ISTANBUL — American journalist Seymour Hersh once again attempted to run-a-muck of the United States' foreign policy in a new piece published in the London Review of Books. Like his earlier articles during the Obama administration, which claimed that the White House was falsifying information regarding the operation which assassinated al-Qaeda leader Osama Bin-Laden, Hersh once again throws the Obama administration - and now also the Turkish government - under the bus in what he claims was a staged attack on Ghouta. Despite all the facts stacked against him, Hersh claims that the sarin gas attack against the civilians of Ghouta was a staged incident in which Turkish Prime Minister Recep Tayyip Erdoğan and U.S. President Barack Obama collaborated to arm the Al-Nusra Front insurgent group, a subsidiary branch of al-Qaeda.
His article makes the argument that it was the Turko-American-armed Al-Nusra Front and not the tyrannical Bashar Assad regime that was responsible for the attack which killed 1,429 civilians and injured 3,600.
Hersh makes these claims based on unidentified intelligence he gained from unnamed sources within the U.S. government, which he claims served as his informants.
However, field footage from Ghouta, published information and findings of a United Nations inquiry all debunk his claims. It is now well-known that the U.N. found chemical weapons in the Syrian Regime's arsenal - the same chemical weapons seen in the shells found at the site of the Ghouta attack. The Syrian regime has acknowledged that it does possess the Volcano rockets found in the U.N. reports and at the scene of the massacre, while agreeing to disarm them.
In his "ground breaking" piece of "investigative journalism" Hersh also fails to mention how the Turkish government was able to not only produce the two-meter-long rockets, but moreover how they managed to transport them to a suburb of Damascus under heavy land and air patrol by the Assad regime.
Instead of recognizing the fact that both Turkey and the U.S. have endured long-term struggles with al-Qaeda terrorist insurgencies, Hersh presents the illogical claim that two of NATO's most important members have armed their agitators with chemical weapons.
Syrian National Council (SNC) member Khaled Khoja told Daily Sabah that the Assad regime accepted sole use and possession of the chemical weapons, stating that these false claims came about due to agitation caused by the Turkish government's support of the Syrian people's struggle. "The field studies which ensued following the Ghouta massacre confirmed that the chemical weapons used in the attack belonged to the Assad Regime, these studies were accepted by the said regime," said Khoja. "The sarin gas in the weapons used in Ghouta is only in the possession of the Syrian regime and has only been used by it; the U.N. has gone on to confirm this as well. "The material and logistic aid Turkey provides the Syrian people with has bothered the Assad regime and its allies. Due to Turkish aid, Syria's northern boundaries have been affected little by the conflict. Turkey's human aid efforts have caused regime-supporting individuals to launch a smear campaign against the country," Khoja continued.

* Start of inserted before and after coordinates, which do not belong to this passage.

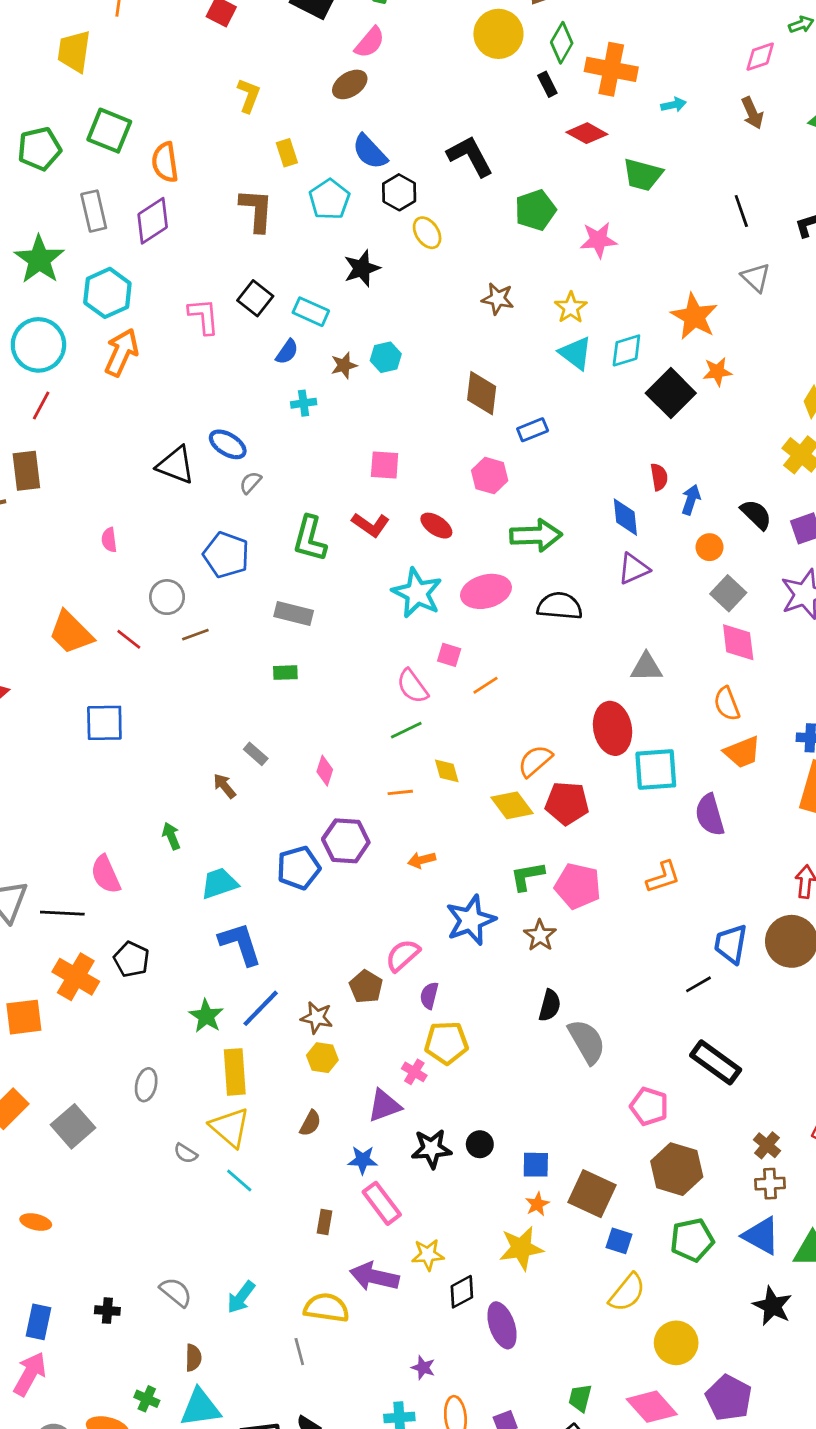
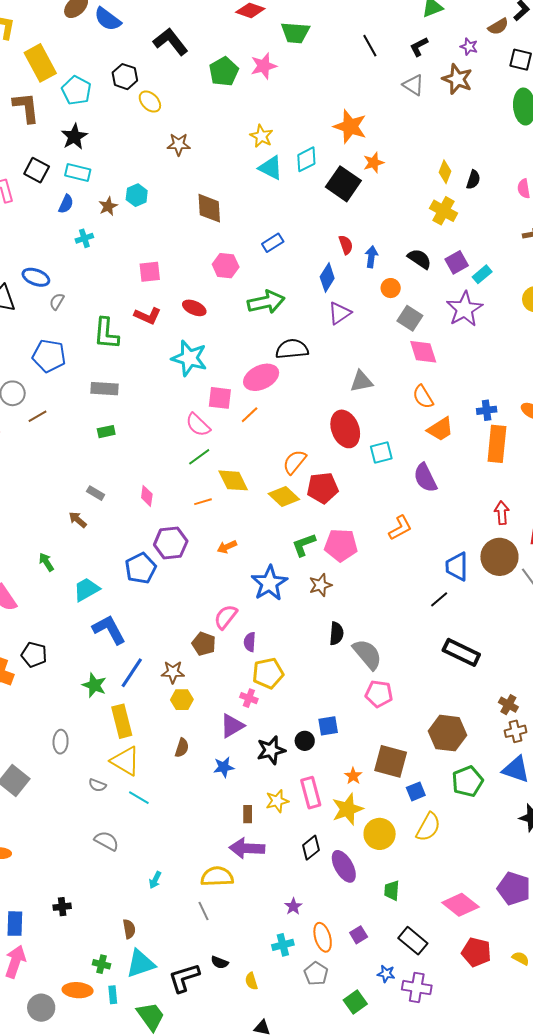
blue semicircle: (370, 152) -> (108, 19), moved
yellow rectangle: (287, 153) -> (40, 63), size x1.8
pink star: (598, 240) -> (264, 66), moved
black star: (362, 268) -> (74, 137), moved
gray triangle: (756, 277) -> (413, 85), moved
brown star: (498, 299) -> (179, 144), moved
blue rectangle: (533, 430) -> (273, 243), moved
blue diamond: (625, 517) -> (327, 278), turned 48
pink ellipse: (486, 591) -> (261, 377), moved
pink square: (449, 655) -> (220, 398), size x1.4
cyan square: (656, 769) -> (381, 453), size x0.7
yellow diamond: (447, 771) -> (233, 480), size x1.5
brown star: (540, 935) -> (320, 585), turned 30
pink pentagon: (649, 1106) -> (379, 694), moved
blue square: (536, 1165) -> (328, 726), moved
pink rectangle: (382, 1203) -> (311, 793), moved, turned 32
brown rectangle: (324, 1222) -> (248, 814), moved
blue square: (619, 1241) -> (416, 791), turned -30
yellow star: (428, 1255) -> (277, 801), moved
gray semicircle: (176, 1292) -> (107, 841), moved
cyan arrow: (241, 1297) -> (155, 880), size x0.7
yellow circle: (676, 1343) -> (380, 834), moved
purple star: (423, 1368) -> (293, 906), turned 30
green trapezoid: (580, 1398) -> (392, 890), moved

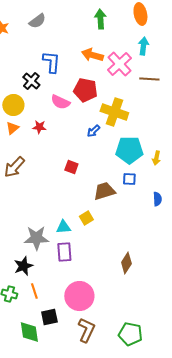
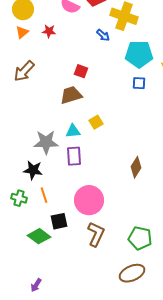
blue arrow: (93, 131) -> (103, 35), turned -96
brown trapezoid: (104, 191) -> (71, 95), moved
black star: (23, 266) -> (33, 170), turned 30
green diamond: (29, 332) -> (39, 236), turned -45

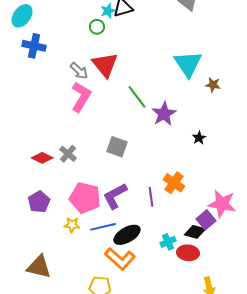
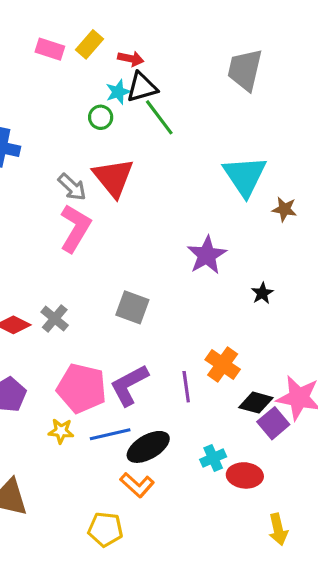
green line: (137, 97) -> (159, 117), moved
black diamond: (195, 232) -> (256, 403), moved
orange L-shape: (120, 259) -> (137, 485), size x0.7

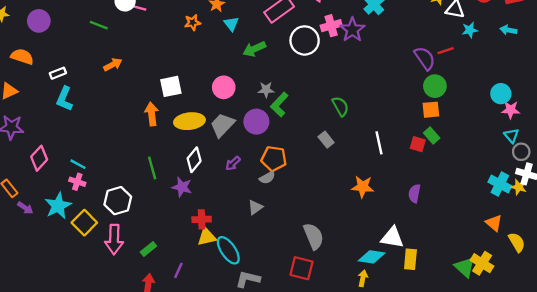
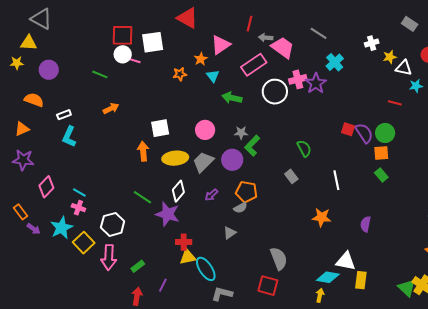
green arrow: (254, 49) -> (232, 98), turned 36
red line: (446, 51) -> (395, 103), turned 32
purple semicircle: (425, 58) -> (364, 133), moved
red square: (418, 144) -> (348, 129), moved
green line: (152, 168) -> (142, 197), turned -42
purple star: (182, 187) -> (168, 214), size x1.4

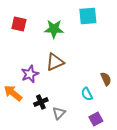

Another member of the SNC, Hussein Abdullah, also told Daily Sabah that "Turkey never provided the Free Syrian Army or any other opposition group with any sort of weapon. Everyone obtained their arms from other Arab states. Turkey only provided humanitarian aid to the Syrian People."

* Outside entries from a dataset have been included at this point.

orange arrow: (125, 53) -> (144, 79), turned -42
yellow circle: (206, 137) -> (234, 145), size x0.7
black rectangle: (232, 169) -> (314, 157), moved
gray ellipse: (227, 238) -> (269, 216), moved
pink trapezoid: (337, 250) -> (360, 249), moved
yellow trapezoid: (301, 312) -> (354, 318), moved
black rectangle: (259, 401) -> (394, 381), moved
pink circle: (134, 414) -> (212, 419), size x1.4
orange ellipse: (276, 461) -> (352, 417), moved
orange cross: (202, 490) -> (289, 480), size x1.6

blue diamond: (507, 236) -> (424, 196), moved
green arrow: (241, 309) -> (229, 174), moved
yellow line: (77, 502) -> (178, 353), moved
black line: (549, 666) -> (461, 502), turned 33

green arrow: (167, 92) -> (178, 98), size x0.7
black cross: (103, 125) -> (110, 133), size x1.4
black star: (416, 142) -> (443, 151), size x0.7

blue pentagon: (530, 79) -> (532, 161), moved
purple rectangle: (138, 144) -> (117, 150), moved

Online investigative blogger Elliot Higgins was among the first to debunk Hersh's "investigative" piece in a post on his blog. The blog post provides comparative images of the Volcano rockets known to be owned and used by the Assad regime's forces with those found at the site of the Ghouta massacre. The post went viral on Twitter as journalists from the U.S., Turkey and around the world shared the informative post with their followers. It comes as no surprise that officials within the White House also refuted Hersh's findings.

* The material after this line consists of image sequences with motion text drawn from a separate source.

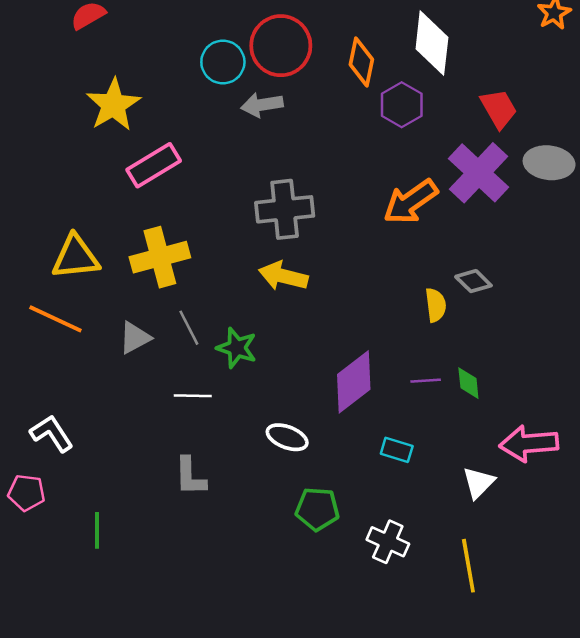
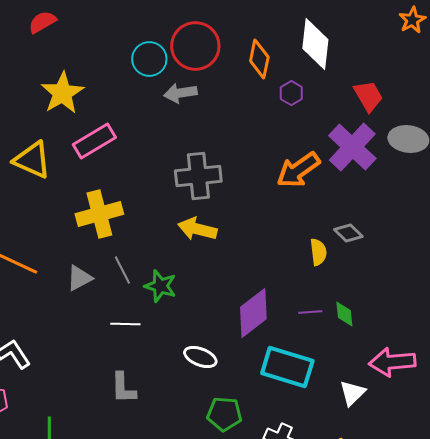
purple hexagon: (402, 105) -> (291, 93), size x0.7
yellow triangle: (76, 257) -> (32, 160), moved, turned 30
cyan rectangle: (397, 450) -> (287, 367), size x2.0

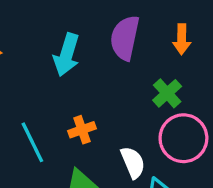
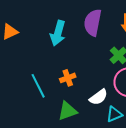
white semicircle: (133, 162) -> (98, 97), turned 78

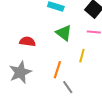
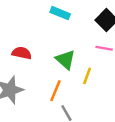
green triangle: (64, 33) -> (66, 60), moved

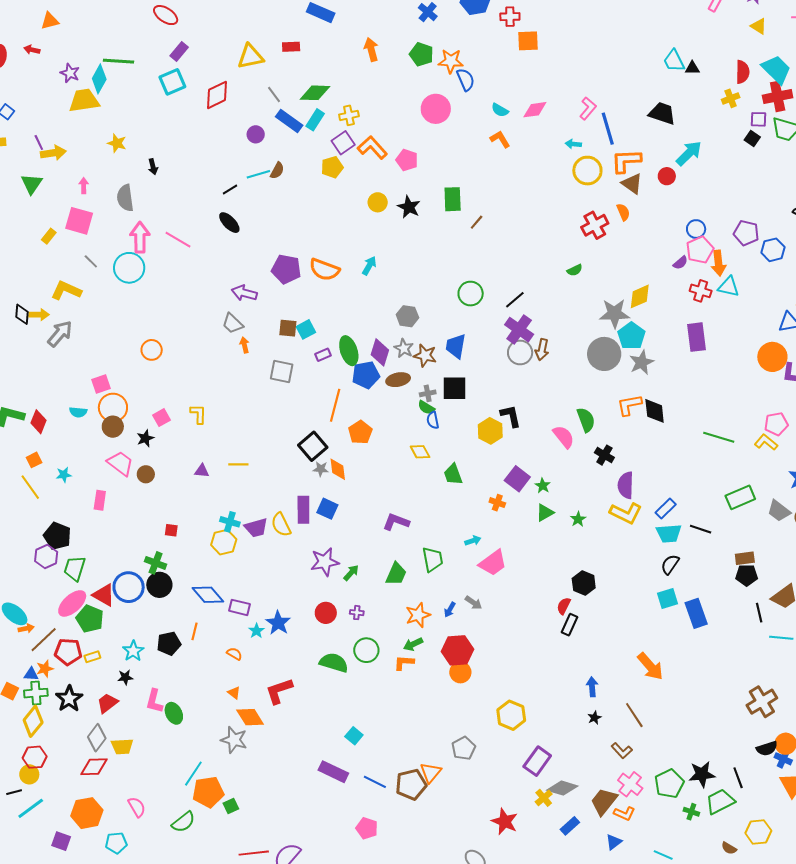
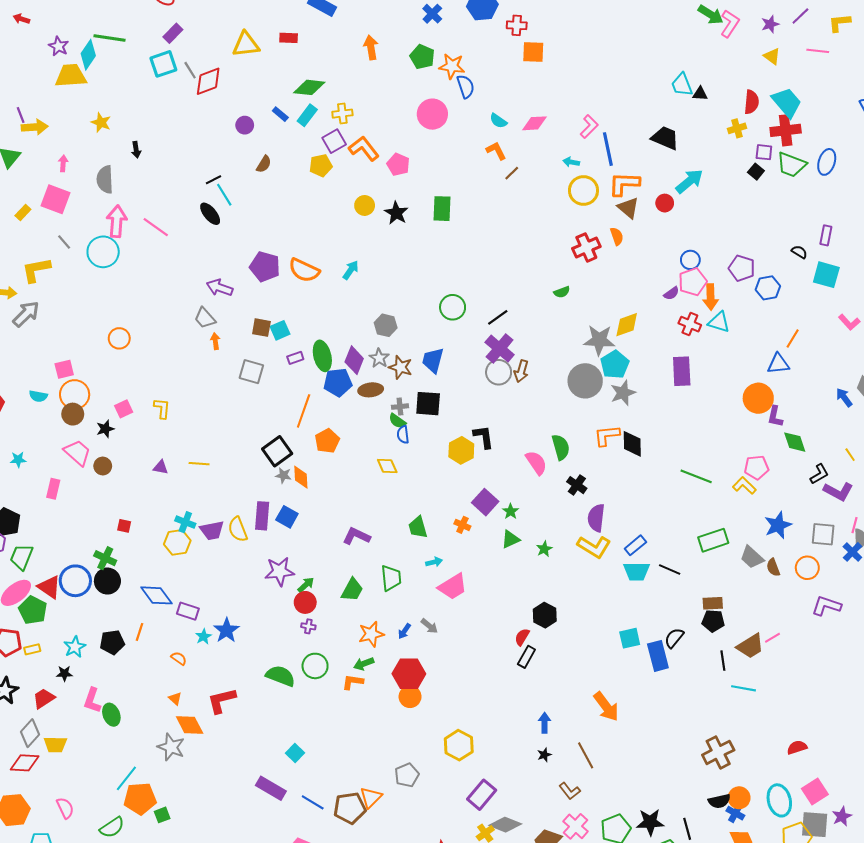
gray line: (274, 95) -> (190, 70), moved
blue rectangle: (289, 121) -> (280, 114), size x0.6
cyan line: (258, 174) -> (224, 195), moved, turned 70
brown line: (477, 222) -> (512, 173), moved
yellow L-shape: (66, 290) -> (36, 270), turned -40
green trapezoid: (453, 474) -> (418, 527), moved
black semicircle: (670, 564) -> (674, 638), moved
red circle: (326, 613) -> (305, 602), moved

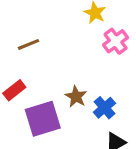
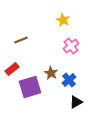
pink cross: (116, 41) -> (71, 46), moved

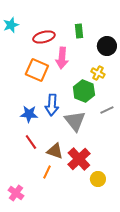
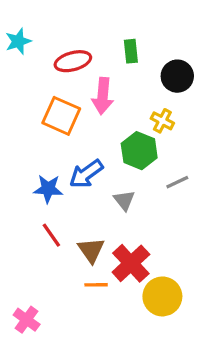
blue arrow: (52, 105) -> (86, 174), turned 50
gray triangle: (75, 121) -> (124, 200), size x0.6
brown triangle: (55, 151) -> (91, 250), turned 36
orange line: (47, 172) -> (96, 285), moved, turned 64
yellow circle: (98, 179) -> (162, 296), size x1.5

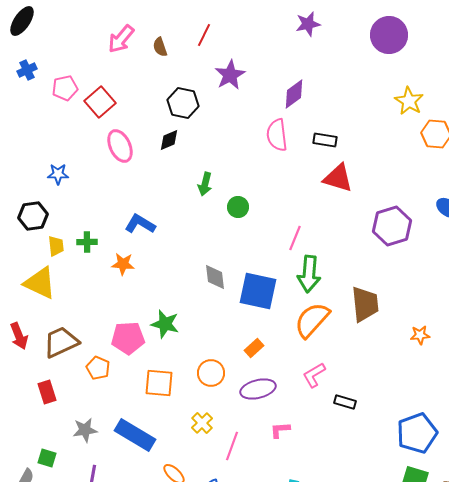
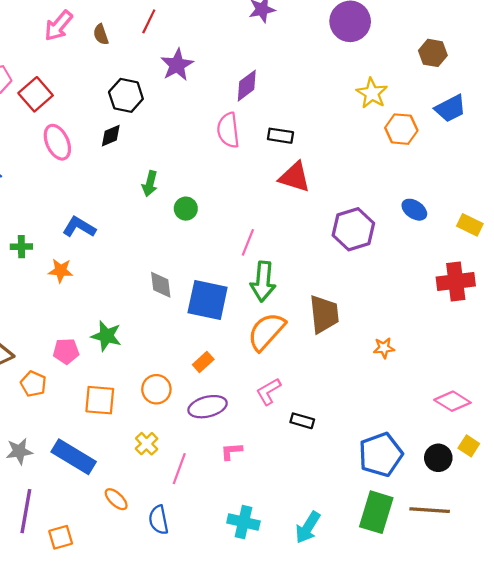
pink pentagon: (128, 338) -> (66, 351), size x0.7

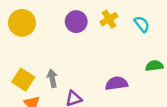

Hersh's article holds no valid evidence and appears to be an ill-fated attempt at garnering attention for a journalist whose prominence came and went with the Vietnam War. It is no surprise that the outlet which published his greatest and most ground-breaking work, he New Yorker, refused to publish this article or, for that matter, its first part. It is a shame that one of America's great journalists has turned away from the basic tenants of the trade in order to grab the global spotlight through fabrication.